Supplied information Start Marker

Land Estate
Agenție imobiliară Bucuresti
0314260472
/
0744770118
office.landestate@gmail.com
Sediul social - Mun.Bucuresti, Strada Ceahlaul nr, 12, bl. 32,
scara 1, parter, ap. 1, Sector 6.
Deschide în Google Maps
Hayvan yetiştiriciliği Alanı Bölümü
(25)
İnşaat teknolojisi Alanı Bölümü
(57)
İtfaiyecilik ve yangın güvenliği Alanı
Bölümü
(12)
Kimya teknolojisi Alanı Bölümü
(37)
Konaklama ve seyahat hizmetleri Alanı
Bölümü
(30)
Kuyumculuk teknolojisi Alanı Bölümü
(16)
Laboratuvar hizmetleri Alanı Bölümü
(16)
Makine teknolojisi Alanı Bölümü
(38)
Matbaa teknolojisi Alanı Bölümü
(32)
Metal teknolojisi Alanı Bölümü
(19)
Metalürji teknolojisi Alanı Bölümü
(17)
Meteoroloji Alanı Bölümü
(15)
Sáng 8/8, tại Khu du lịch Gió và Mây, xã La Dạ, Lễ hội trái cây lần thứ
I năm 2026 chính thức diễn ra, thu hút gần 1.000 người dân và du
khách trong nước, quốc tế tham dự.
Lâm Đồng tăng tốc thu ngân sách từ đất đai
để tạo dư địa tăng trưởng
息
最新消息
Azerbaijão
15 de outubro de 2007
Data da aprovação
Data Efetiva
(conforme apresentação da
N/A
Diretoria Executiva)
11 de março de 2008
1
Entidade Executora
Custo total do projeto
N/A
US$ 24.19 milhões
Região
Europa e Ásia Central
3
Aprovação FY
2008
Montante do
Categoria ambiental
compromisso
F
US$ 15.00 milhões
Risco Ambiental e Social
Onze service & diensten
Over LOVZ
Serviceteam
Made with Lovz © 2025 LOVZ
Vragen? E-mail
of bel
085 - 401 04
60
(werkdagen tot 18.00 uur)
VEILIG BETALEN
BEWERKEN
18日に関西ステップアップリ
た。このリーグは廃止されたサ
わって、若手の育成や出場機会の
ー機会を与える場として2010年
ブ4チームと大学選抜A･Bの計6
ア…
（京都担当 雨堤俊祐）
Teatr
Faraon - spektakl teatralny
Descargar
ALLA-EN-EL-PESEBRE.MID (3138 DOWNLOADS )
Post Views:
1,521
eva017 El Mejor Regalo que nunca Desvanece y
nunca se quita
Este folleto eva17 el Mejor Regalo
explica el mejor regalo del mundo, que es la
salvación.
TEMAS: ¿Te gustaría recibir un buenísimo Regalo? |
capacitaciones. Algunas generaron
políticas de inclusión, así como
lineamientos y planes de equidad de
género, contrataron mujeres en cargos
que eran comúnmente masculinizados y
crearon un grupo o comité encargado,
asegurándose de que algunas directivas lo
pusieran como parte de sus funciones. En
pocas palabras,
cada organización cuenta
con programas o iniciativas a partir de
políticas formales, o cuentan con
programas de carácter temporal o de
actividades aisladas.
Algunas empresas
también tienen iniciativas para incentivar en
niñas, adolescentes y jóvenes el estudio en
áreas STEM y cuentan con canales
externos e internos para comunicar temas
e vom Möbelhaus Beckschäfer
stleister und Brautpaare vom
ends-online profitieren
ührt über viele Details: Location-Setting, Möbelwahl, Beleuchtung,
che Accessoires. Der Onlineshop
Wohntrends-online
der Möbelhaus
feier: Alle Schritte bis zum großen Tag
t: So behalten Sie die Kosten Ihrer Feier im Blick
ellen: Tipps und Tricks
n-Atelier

Supplied information End Marker

▶ _Your task_: Copy the listing above verbatim, from its very first line through the line containing "que eran comúnmente masculinizados y", including that line.

▶ _Answer space_:
Land Estate
Agenție imobiliară Bucuresti
0314260472
/
0744770118
office.landestate@gmail.com
Sediul social - Mun.Bucuresti, Strada Ceahlaul nr, 12, bl. 32,
scara 1, parter, ap. 1, Sector 6.
Deschide în Google Maps
Hayvan yetiştiriciliği Alanı Bölümü
(25)
İnşaat teknolojisi Alanı Bölümü
(57)
İtfaiyecilik ve yangın güvenliği Alanı
Bölümü
(12)
Kimya teknolojisi Alanı Bölümü
(37)
Konaklama ve seyahat hizmetleri Alanı
Bölümü
(30)
Kuyumculuk teknolojisi Alanı Bölümü
(16)
Laboratuvar hizmetleri Alanı Bölümü
(16)
Makine teknolojisi Alanı Bölümü
(38)
Matbaa teknolojisi Alanı Bölümü
(32)
Metal teknolojisi Alanı Bölümü
(19)
Metalürji teknolojisi Alanı Bölümü
(17)
Meteoroloji Alanı Bölümü
(15)
Sáng 8/8, tại Khu du lịch Gió và Mây, xã La Dạ, Lễ hội trái cây lần thứ
I năm 2026 chính thức diễn ra, thu hút gần 1.000 người dân và du
khách trong nước, quốc tế tham dự.
Lâm Đồng tăng tốc thu ngân sách từ đất đai
để tạo dư địa tăng trưởng
息
最新消息
Azerbaijão
15 de outubro de 2007
Data da aprovação
Data Efetiva
(conforme apresentação da
N/A
Diretoria Executiva)
11 de março de 2008
1
Entidade Executora
Custo total do projeto
N/A
US$ 24.19 milhões
Região
Europa e Ásia Central
3
Aprovação FY
2008
Montante do
Categoria ambiental
compromisso
F
US$ 15.00 milhões
Risco Ambiental e Social
Onze service & diensten
Over LOVZ
Serviceteam
Made with Lovz © 2025 LOVZ
Vragen? E-mail
of bel
085 - 401 04
60
(werkdagen tot 18.00 uur)
VEILIG BETALEN
BEWERKEN
18日に関西ステップアップリ
た。このリーグは廃止されたサ
わって、若手の育成や出場機会の
ー機会を与える場として2010年
ブ4チームと大学選抜A･Bの計6
ア…
（京都担当 雨堤俊祐）
Teatr
Faraon - spektakl teatralny
Descargar
ALLA-EN-EL-PESEBRE.MID (3138 DOWNLOADS )
Post Views:
1,521
eva017 El Mejor Regalo que nunca Desvanece y
nunca se quita
Este folleto eva17 el Mejor Regalo
explica el mejor regalo del mundo, que es la
salvación.
TEMAS: ¿Te gustaría recibir un buenísimo Regalo? |
capacitaciones. Algunas generaron
políticas de inclusión, así como
lineamientos y planes de equidad de
género, contrataron mujeres en cargos
que eran comúnmente masculinizados y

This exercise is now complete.